This week, the House will consider the Wall Street Reform and Consumer Protection Act, legislation to protect American consumers and prevent the irresponsible behaviors and practices that contributed to the financial crisis last Fall. This legislation restores responsibility and accountability to Wall Street through tough rules and regulation of risky practices; it protects consumers on Main Street by ensuring that bank loans, mortgages, and credit cards are fair and transparent; and it ensures that taxpayers will never have to bail out Wall Street banks by putting an end to “too big to fail” financial firms.
The Wall Street Reform & Consumer Protection Act
1) Ensures that the credit cards you use and the mortgage you sign are fair, transparent, and understandable by creating a Consumer Financial Protection Agency. Your finances should not be put at risk due to fine print that hides fees and other things you should be aware of.
2) Helps protect your 401(k) and pension by stopping institutions from taking risks that threaten the financial system and can cause a crash like the one that happened last Fall.
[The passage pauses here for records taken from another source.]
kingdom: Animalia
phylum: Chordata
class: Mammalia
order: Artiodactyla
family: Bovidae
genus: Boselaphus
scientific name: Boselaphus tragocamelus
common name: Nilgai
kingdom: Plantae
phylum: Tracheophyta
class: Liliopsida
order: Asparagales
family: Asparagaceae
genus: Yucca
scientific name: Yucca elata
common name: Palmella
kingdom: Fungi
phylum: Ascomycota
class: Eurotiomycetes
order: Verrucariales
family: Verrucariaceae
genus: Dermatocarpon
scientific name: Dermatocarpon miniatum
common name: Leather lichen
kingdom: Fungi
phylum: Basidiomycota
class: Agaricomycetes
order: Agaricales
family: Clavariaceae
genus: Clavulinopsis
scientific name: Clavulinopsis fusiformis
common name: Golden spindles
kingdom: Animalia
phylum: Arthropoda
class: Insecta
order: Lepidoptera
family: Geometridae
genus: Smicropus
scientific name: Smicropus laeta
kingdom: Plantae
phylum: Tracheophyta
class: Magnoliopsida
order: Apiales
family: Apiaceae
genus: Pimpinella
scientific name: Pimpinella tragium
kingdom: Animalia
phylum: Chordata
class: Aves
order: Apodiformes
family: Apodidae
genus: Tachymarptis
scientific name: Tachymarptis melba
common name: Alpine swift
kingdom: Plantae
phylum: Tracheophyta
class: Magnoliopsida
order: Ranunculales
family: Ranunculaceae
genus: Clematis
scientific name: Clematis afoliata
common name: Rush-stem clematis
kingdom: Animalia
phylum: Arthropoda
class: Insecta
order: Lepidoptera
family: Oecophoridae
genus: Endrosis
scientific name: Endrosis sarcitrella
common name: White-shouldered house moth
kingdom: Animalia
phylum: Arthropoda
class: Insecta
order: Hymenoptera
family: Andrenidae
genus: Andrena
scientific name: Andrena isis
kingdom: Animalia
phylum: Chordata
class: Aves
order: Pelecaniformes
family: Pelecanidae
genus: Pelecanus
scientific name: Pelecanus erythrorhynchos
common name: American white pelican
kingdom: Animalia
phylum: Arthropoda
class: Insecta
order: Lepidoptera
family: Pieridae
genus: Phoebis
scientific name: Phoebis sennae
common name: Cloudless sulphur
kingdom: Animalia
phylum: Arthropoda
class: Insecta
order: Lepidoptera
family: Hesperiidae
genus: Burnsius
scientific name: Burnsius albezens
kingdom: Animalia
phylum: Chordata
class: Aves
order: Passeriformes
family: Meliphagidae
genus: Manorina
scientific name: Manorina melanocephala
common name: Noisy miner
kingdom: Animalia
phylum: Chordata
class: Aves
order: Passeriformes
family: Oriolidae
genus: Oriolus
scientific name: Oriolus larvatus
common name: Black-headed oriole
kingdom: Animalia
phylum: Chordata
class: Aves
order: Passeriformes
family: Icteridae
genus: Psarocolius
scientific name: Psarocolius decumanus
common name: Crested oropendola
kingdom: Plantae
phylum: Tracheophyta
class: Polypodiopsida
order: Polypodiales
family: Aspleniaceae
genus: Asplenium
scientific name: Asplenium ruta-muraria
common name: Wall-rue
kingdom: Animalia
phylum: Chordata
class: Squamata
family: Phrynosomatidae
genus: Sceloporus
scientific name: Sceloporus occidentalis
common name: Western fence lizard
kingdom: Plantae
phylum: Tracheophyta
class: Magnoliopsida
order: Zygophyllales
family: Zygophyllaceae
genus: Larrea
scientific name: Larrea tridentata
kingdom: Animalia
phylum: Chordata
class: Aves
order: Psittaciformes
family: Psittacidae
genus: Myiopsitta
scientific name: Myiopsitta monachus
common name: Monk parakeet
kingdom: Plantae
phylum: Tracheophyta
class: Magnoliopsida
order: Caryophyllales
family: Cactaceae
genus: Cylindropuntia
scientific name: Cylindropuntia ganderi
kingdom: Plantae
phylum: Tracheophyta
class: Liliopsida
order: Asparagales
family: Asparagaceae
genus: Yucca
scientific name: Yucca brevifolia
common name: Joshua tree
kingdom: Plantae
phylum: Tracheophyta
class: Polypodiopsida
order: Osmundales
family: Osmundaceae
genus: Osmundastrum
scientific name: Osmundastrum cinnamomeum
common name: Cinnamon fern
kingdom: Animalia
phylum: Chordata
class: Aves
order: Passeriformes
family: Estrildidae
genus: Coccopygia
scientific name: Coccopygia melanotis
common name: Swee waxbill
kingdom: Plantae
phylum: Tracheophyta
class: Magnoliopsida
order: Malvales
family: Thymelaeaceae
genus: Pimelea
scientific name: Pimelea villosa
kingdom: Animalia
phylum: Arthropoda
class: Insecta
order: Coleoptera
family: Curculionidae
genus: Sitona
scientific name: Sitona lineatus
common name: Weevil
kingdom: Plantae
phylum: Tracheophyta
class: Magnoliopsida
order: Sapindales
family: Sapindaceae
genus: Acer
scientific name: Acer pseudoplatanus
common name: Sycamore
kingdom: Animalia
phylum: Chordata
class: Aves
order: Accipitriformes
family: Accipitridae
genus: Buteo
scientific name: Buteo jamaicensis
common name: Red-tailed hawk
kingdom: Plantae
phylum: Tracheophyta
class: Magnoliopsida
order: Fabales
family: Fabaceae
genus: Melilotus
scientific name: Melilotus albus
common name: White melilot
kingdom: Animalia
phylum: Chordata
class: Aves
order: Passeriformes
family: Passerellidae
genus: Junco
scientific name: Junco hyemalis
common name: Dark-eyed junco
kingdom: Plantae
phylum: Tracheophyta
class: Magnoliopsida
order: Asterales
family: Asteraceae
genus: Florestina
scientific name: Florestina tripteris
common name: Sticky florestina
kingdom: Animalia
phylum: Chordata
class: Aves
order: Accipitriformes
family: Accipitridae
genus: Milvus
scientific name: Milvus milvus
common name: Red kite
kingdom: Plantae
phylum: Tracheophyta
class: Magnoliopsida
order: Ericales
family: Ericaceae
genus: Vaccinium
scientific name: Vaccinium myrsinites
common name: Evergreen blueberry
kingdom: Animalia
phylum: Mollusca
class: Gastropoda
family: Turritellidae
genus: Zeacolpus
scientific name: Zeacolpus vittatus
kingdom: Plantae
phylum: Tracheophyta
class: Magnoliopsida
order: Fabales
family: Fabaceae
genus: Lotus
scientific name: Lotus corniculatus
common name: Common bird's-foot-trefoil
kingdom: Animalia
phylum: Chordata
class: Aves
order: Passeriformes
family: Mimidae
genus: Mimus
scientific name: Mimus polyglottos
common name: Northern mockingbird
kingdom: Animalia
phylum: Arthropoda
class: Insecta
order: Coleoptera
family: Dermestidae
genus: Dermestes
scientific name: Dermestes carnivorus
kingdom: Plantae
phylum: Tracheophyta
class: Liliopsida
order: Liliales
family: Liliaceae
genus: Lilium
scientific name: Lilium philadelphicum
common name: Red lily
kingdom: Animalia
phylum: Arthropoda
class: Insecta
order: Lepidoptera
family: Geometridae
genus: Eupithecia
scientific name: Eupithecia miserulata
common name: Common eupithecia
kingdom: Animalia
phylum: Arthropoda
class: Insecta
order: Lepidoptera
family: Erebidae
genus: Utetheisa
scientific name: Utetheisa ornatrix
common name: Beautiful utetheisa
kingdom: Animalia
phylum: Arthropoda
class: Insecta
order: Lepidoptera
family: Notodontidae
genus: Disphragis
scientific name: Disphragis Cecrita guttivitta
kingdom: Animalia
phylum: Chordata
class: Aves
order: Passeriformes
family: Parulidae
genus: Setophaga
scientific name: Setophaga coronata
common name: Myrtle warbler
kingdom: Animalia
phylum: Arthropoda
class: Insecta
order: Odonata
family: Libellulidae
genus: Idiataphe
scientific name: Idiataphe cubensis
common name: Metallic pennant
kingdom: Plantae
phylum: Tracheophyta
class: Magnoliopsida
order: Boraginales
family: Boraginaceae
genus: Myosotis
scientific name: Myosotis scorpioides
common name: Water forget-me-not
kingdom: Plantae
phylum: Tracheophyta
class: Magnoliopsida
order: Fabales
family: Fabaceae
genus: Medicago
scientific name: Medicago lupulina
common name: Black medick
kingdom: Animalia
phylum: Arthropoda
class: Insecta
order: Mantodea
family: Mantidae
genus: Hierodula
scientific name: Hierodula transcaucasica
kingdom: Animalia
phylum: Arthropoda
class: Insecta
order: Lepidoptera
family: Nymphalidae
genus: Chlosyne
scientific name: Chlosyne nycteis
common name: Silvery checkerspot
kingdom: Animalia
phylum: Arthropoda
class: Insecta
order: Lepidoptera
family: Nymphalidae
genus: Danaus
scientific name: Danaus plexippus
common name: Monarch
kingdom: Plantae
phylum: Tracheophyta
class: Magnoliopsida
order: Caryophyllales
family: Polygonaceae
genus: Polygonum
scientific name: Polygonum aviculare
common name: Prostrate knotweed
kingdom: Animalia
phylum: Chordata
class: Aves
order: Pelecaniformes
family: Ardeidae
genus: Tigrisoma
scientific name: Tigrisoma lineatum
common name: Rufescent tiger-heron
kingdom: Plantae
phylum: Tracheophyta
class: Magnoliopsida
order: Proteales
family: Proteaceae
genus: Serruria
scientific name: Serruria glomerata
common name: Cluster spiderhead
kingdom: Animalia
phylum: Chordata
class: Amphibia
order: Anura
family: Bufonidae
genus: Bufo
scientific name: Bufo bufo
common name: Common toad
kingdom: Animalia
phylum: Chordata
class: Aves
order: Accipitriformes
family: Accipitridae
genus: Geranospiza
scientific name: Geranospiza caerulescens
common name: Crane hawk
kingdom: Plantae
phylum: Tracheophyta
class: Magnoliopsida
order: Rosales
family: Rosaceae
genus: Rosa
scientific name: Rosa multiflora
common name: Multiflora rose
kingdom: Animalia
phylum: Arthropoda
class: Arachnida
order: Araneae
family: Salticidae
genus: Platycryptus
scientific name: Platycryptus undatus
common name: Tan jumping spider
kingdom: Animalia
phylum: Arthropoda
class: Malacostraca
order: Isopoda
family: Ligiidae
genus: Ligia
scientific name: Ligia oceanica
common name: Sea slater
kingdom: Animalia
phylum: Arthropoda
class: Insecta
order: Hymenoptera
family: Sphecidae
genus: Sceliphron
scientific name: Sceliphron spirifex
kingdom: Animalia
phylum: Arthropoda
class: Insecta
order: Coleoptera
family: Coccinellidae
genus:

3) Helps ensure that taxpayers will never again need to bail out Wall Street banks by putting an end to “too big to fail” firms and preventing their risky behavior from threatening to bring down the entire economy.
4) Ends predatory lending practices so that lenders can’t put you or your neighbor into an unaffordable or difficult to understand loan.
5) Makes sure that Wall Street banks have to play by the same rules when they provide the same thing, like a home mortgage loan. This will ensure that you can have faith that wherever you go, you can expect a minimum level of fairness.